TASK GOAL: Substitute "terms" for "coefficients" in the rows starting at the line that has "Follow each photo" and ending after the line that has "0.157039, 0.917991, -0.675494]]". Return only those lines, with everything else unchanged.

MATERIAL FOR THIS TASK:
########
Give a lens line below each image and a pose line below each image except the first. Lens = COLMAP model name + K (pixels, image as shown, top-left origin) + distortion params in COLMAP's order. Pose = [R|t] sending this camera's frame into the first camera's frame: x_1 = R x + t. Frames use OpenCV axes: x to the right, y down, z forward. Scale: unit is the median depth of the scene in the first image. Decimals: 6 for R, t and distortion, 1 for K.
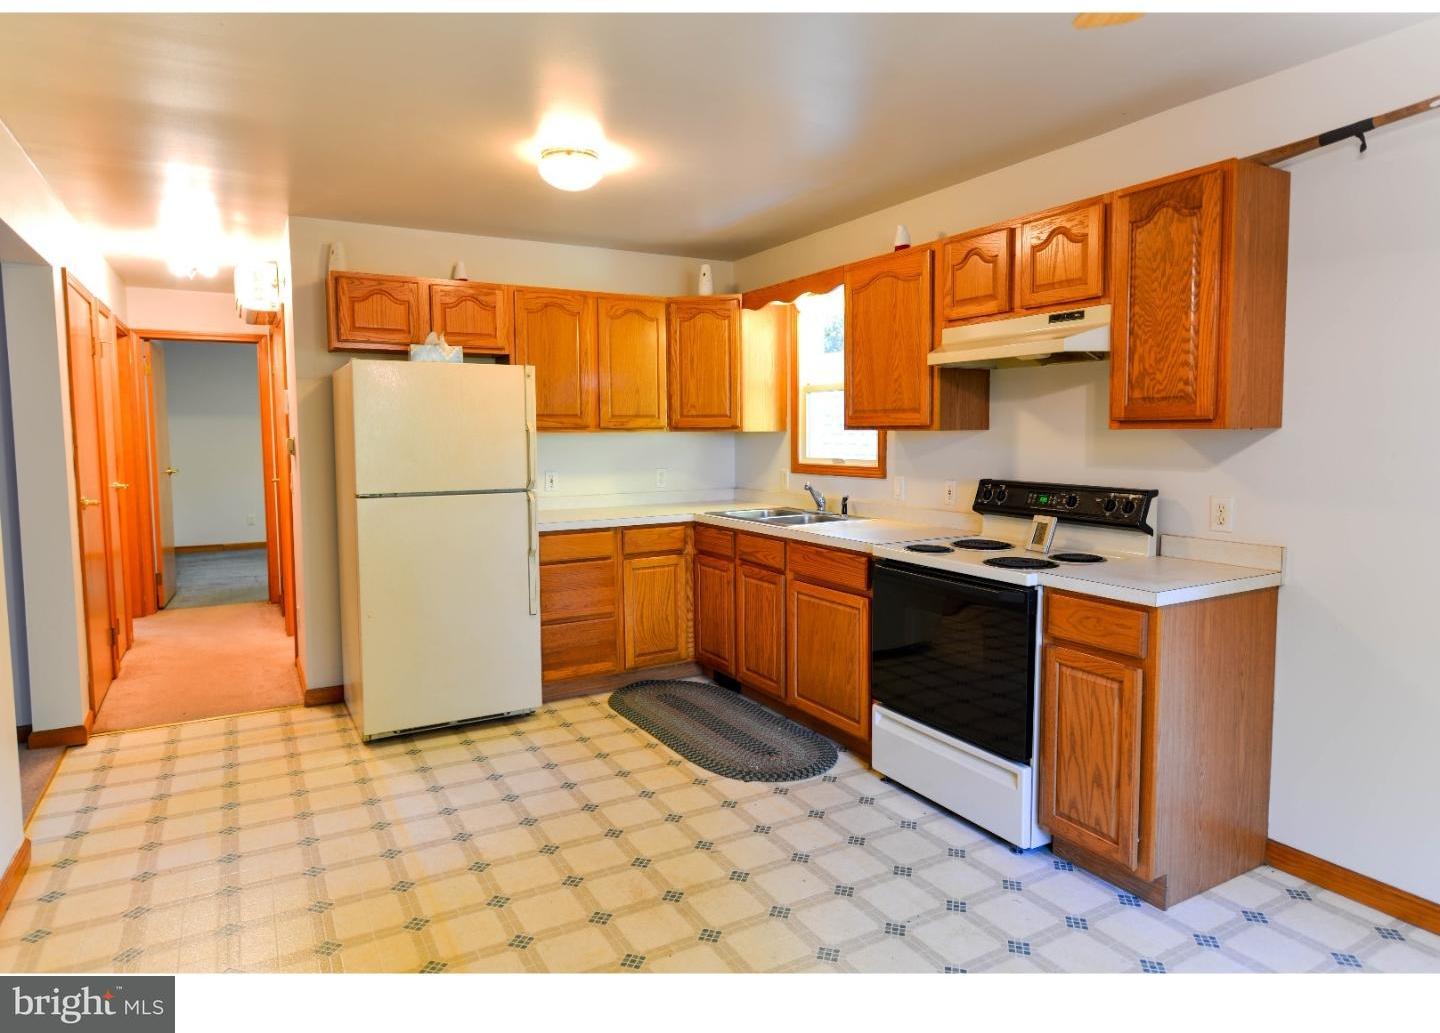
########
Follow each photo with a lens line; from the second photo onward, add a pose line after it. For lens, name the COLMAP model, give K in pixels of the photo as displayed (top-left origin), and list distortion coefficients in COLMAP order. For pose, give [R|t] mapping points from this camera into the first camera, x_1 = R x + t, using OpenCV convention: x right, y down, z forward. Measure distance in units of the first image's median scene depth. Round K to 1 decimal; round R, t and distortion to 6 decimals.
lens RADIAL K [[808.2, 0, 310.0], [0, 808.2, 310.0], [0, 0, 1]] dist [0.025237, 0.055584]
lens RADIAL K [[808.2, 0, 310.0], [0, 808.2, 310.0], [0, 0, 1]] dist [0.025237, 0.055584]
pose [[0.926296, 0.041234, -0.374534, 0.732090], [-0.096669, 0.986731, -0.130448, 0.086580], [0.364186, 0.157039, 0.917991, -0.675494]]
########
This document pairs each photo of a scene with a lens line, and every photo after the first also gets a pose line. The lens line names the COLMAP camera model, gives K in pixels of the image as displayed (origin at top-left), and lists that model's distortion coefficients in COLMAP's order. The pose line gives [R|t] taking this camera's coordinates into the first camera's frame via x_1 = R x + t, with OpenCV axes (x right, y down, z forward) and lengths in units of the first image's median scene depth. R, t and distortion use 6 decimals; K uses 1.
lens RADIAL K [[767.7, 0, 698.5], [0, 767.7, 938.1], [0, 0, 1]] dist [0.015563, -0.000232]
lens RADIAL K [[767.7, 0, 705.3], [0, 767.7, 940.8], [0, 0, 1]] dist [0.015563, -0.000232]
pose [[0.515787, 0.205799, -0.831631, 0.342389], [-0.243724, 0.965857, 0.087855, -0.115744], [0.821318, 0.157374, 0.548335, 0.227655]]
########
TASK RESPONSE:
Follow each photo with a lens line; from the second photo onward, add a pose line after it. For lens, name the COLMAP model, give K in pixels of the photo as displayed (top-left origin), and list distortion terms in COLMAP order. For pose, give [R|t] mapping points from this camera into the first camera, x_1 = R x + t, using OpenCV convention: x right, y down, z forward. Measure distance in units of the first image's median scene depth. Round K to 1 decimal; round R, t and distortion to 6 decimals.
lens RADIAL K [[808.2, 0, 310.0], [0, 808.2, 310.0], [0, 0, 1]] dist [0.025237, 0.055584]
lens RADIAL K [[808.2, 0, 310.0], [0, 808.2, 310.0], [0, 0, 1]] dist [0.025237, 0.055584]
pose [[0.926296, 0.041234, -0.374534, 0.732090], [-0.096669, 0.986731, -0.130448, 0.086580], [0.364186, 0.157039, 0.917991, -0.675494]]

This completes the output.